Text for analysis:
• • • • • • •
- Native name: Tsediijih, Taiakwin (Zuni)

Location
- Country: United States
- State: New Mexico
- Region: McKinley County
- City: Nutria

Physical characteristics
- • location: McKenzie Ridge in the Cibola National Forest
- • coordinates: 36°36′10″N 106°20′20″W﻿ / ﻿36.60278°N 106.33889°W
- • elevation: 8,386 ft (2,556 m)
- Mouth: Confluence with the Rio Pescado
- • location: Zuni Indian Reservation
- • coordinates: 35°06′39″N 108°42′56″W﻿ / ﻿35.11083°N 108.71556°W
- • elevation: 6,526 ft (1,989 m)

Basin features
- • left: Sixmile Draw, Blind Canyon Draw, Crow Canyon, Burned Timber Canyon
- • right: Tampico Draw, Grasshopper Canyon, Coal Canyon, Unit Draw

= Rio Nutria (Zuni River tributary) =

Rio Nutria is a 32 mi southwestward-flowing stream originating on McKenzie Ridge just west of the Continental Divide in the Cibola National Forest, in McKinley County, New Mexico, United States. Rio Nutria joins Rio Pescado to form the Zuni River in McKinley County on the Zuni Indian Reservation, in western New Mexico.
• • • • • • •
Required actions:
[a] Reproduce the part of the Rio Nutria article that opens with the words containing "- Mouth: Confluence" and closes with "western New Mexico.", swapping "Rio Pescado" for "Pescado River" throughout.
[b] In the Rio Nutria article, what is the elevation at the stream's mouth?
The entries after this point were taken from a separate source.

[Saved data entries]
• • • • • • •
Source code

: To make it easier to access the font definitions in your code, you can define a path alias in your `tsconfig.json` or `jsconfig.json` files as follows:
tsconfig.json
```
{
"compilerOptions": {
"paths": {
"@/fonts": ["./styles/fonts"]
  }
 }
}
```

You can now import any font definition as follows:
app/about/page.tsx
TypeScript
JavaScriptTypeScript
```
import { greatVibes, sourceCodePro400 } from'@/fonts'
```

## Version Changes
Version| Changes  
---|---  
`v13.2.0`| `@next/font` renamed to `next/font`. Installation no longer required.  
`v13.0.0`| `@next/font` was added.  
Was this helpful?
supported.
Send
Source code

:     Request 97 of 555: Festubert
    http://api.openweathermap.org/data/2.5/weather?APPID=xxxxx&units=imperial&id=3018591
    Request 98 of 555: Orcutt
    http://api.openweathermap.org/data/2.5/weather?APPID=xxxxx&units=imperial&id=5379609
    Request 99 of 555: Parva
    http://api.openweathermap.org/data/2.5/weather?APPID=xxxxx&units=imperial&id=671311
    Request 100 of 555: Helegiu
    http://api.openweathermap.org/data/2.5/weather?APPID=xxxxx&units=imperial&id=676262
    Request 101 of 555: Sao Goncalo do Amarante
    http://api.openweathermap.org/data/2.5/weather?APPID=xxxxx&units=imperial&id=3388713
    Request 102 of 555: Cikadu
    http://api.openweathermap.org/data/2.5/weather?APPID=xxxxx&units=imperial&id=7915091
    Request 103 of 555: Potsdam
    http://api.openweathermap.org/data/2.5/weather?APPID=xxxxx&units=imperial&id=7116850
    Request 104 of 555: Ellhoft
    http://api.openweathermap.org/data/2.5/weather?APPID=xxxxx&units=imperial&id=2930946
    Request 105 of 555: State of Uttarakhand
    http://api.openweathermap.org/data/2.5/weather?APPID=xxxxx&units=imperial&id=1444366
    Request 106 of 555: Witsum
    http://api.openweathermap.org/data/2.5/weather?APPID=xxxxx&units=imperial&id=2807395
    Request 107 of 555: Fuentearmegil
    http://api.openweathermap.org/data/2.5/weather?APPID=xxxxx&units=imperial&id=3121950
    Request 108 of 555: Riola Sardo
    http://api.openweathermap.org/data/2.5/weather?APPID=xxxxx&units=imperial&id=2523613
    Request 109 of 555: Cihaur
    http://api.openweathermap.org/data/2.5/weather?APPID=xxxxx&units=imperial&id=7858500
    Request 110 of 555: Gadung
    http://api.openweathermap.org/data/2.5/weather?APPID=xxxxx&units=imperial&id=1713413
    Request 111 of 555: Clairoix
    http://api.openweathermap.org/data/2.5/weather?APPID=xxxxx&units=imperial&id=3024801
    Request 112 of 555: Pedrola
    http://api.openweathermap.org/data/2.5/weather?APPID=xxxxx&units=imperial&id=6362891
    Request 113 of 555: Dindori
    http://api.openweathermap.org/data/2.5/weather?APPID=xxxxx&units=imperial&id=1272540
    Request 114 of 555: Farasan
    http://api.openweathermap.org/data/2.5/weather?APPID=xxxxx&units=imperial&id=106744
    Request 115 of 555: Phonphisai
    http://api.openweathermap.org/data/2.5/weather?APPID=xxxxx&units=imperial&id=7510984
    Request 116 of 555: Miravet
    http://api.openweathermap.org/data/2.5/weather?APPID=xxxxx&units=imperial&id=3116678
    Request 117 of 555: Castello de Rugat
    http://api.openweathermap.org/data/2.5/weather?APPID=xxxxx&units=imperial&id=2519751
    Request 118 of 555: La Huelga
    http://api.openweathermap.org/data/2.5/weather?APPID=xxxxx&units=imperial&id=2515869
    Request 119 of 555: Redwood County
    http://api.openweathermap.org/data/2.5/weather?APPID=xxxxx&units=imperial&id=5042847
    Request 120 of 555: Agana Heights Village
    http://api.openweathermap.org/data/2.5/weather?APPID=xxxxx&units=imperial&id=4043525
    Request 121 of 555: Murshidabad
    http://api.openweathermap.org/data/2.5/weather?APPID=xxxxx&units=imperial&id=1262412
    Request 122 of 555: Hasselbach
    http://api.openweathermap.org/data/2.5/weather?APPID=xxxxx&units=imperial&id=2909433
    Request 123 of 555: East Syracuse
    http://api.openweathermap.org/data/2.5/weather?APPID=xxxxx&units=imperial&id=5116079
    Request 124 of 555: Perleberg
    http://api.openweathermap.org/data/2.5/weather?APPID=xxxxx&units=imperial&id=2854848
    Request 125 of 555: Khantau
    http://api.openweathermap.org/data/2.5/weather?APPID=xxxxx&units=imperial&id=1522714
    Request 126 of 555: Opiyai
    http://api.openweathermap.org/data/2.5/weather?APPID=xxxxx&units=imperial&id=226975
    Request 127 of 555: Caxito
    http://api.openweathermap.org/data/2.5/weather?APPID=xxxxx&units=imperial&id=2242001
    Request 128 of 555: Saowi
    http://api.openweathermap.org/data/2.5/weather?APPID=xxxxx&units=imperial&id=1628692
• • • • • • •
Answer set:
[a]
- Mouth: Confluence with the Pescado River
- • location: Zuni Indian Reservation
- • coordinates: 35°06′39″N 108°42′56″W﻿ / ﻿35.11083°N 108.71556°W
- • elevation: 6,526 ft (1,989 m)

Basin features
- • left: Sixmile Draw, Blind Canyon Draw, Crow Canyon, Burned Timber Canyon
- • right: Tampico Draw, Grasshopper Canyon, Coal Canyon, Unit Draw

= Rio Nutria (Zuni River tributary) =

Rio Nutria is a 32 mi southwestward-flowing stream originating on McKenzie Ridge just west of the Continental Divide in the Cibola National Forest, in McKinley County, New Mexico, United States. Rio Nutria joins Pescado River to form the Zuni River in McKinley County on the Zuni Indian Reservation, in western New Mexico.

[b] 6,526 ft (1,989 m)